A: As one of your child’s primary caregivers, you’re right in thinking that you don’t want to be caught unprepared in case of an emergency. But also know that you don’t need permission to start learning the skills necessary to manage your child’s diabetes. If you are ready, willing and able right now to get started, there is plenty you can do.
Probably the easiest way to learn more about (or review) blood sugar management — and something you can initiate all on your own — is to simply make yourself physically present when your daughter has her blood sugar checked or receives an insulin dose at home. If your spouse doesn’t want to field direct questions at first, just stay in observation mode as you pick up the rhythm of your child’s schedule.
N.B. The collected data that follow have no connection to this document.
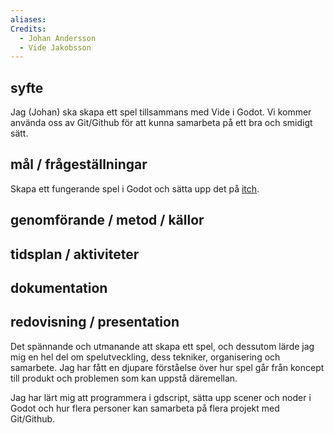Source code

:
 ```yaml
---
aliases: 
Credits:
  - Johan Andersson
  - Vide Jakobsson
---
```


## syfte 
Jag (Johan) ska skapa ett spel tillsammans med Vide i Godot. Vi kommer använda oss av Git/Github för att kunna samarbeta på ett bra och smidigt sätt. 

## mål / frågeställningar    
Skapa ett fungerande spel i Godot och sätta upp det på [itch](https://mr-carrot0.itch.io/spear-guy-alfa).

## genomförande / metod / källor  
 

## tidsplan / aktiviteter  


## dokumentation  


## redovisning / presentation
Det spännande och utmanande att skapa ett spel, och dessutom lärde jag mig en hel del om spelutveckling, dess tekniker, organisering och samarbete. Jag har fått en djupare förståelse över hur spel går från koncept till produkt och problemen som kan uppstå däremellan. 

Jag har lärt mig att programmera i gdscript, sätta upp scener och noder i Godot och hur flera personer kan samarbeta på flera projekt med Git/Github.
Do you attend your daughter’s diabetes check-ups? Your diabetes educator and endocrinologist are there to help answer specific questions about your child’s care, and depending on the circumstances, can set up a separate appointment for additional hands-on instruction. If your daughter’s office visits tend to happen when you’re at work, you’re free to reach out to her diabetes care team on your own. In addition to training, they’re great for connecting families with helpful community resources, including parent support groups.
Last, but in no way least, is your relationship with your spouse. Have you ever initiated discussion with her about why she has a “control thing” about type 1 care? What I often find with parents who display control issues or feel the need to micromanage care, despite offers from other caregivers to step in, is that it’s often a mask for guilt. It may be extremely helpful for you both, and especially for your spouse, to clear the air on this issue.
As parents of a child with diabetes, the goal is to take a partnered approach to meeting your child’s needs. Yes, it’s completely normal and common for one parent to take the lead in managing day-to-day care, but both of you are needed on the playing field.
–Wynola Wayne, R.N., B.S.N., C.D.E., is a diabetes nurse clinician/educator in the division of diabetes, endocrinology, and metabolism at Nationwide Children’s Hospital in Columbus, Ohio.
How Other Parents Deal
“Our diabetes educator handed us a calendar at our first appointment and said, ‘Block out times each week when each of you can be alone while the other is in charge of your son.’ I didn’t really understand the importance of this until we got home from the hospital. Not only is it important to get that break, but sharing duties like this reminds us that we’re in this together.”
–David, dad of Tyler
Disclaimer: The information in these articles is not intended as medical advice. Families should check with their healthcare professionals regarding individual care.